Sue’s books including Sisu, a middle reader book released by Thunder Bay Press, have been published in Canada, Great Britain, Australia, New Zealand, Japan, South America, and throughout Europe. Her work has been anthologized by Northwest Books, Wayne State University Press, and Michigan State University Press. They are available from Amazon in hardcover, paperback, e-books, and Audible. With all this success, how does Sue Harrison manage to stay the course as a beloved resident of a small community? She says the answer is simple: “My husband and family keep me grounded, and my parents taught me the true meaning of life is not found in a bank account or public accolades. It’s in knowing that God has blessed me and, in return, I try to pass that blessing on to others. I’m grateful for my ability to create characters, and I’m thankful to the people who look forward to meeting new ones. Each day is a gift.”

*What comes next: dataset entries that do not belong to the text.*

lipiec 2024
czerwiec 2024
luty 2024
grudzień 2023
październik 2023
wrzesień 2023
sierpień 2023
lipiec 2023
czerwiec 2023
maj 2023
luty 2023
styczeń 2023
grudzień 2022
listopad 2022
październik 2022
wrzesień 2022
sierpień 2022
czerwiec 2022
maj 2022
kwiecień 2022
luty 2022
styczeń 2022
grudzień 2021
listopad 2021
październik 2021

Sue’s parents were among her first readers. Her father was a speed reader who could easily read a book a day. He contributed comments and ideas and reminded her of the importance of never losing touch with her roots. He need not have worried. Although her condo will be a welcome respite from Easter Upper Peninsula winters, Sue’s roots are firmly planted in Pickford. If you want to meet her, plan on spending a couple hours on Saturday with the Pickford Pickers at the town’s community center. Led by Jim Lockhart, the Pickers play musical instruments and sing old-time songs that will transport you back to the days of your youth. You might even be inspired to twirl your loved one around the dance floor. For two hours, your troubles will be forgotten, just as they will when you immerse yourself in one of Sue’s outstanding books.

One Comment

  1. My gratitude gratitude to Sharon for writing this beautiful article and to the EUP News for publishing it! Thank you for giving my newest novel a shout out! Although THE MIDWIFE’S TOUCH is set in Missouri (my paternal grandfather’s home state), I believe our EUP people will find that their hardiness, strength, and ability to find joy in the backwoods life is mirrored and celebrated in the novel’s characters and the plot arc.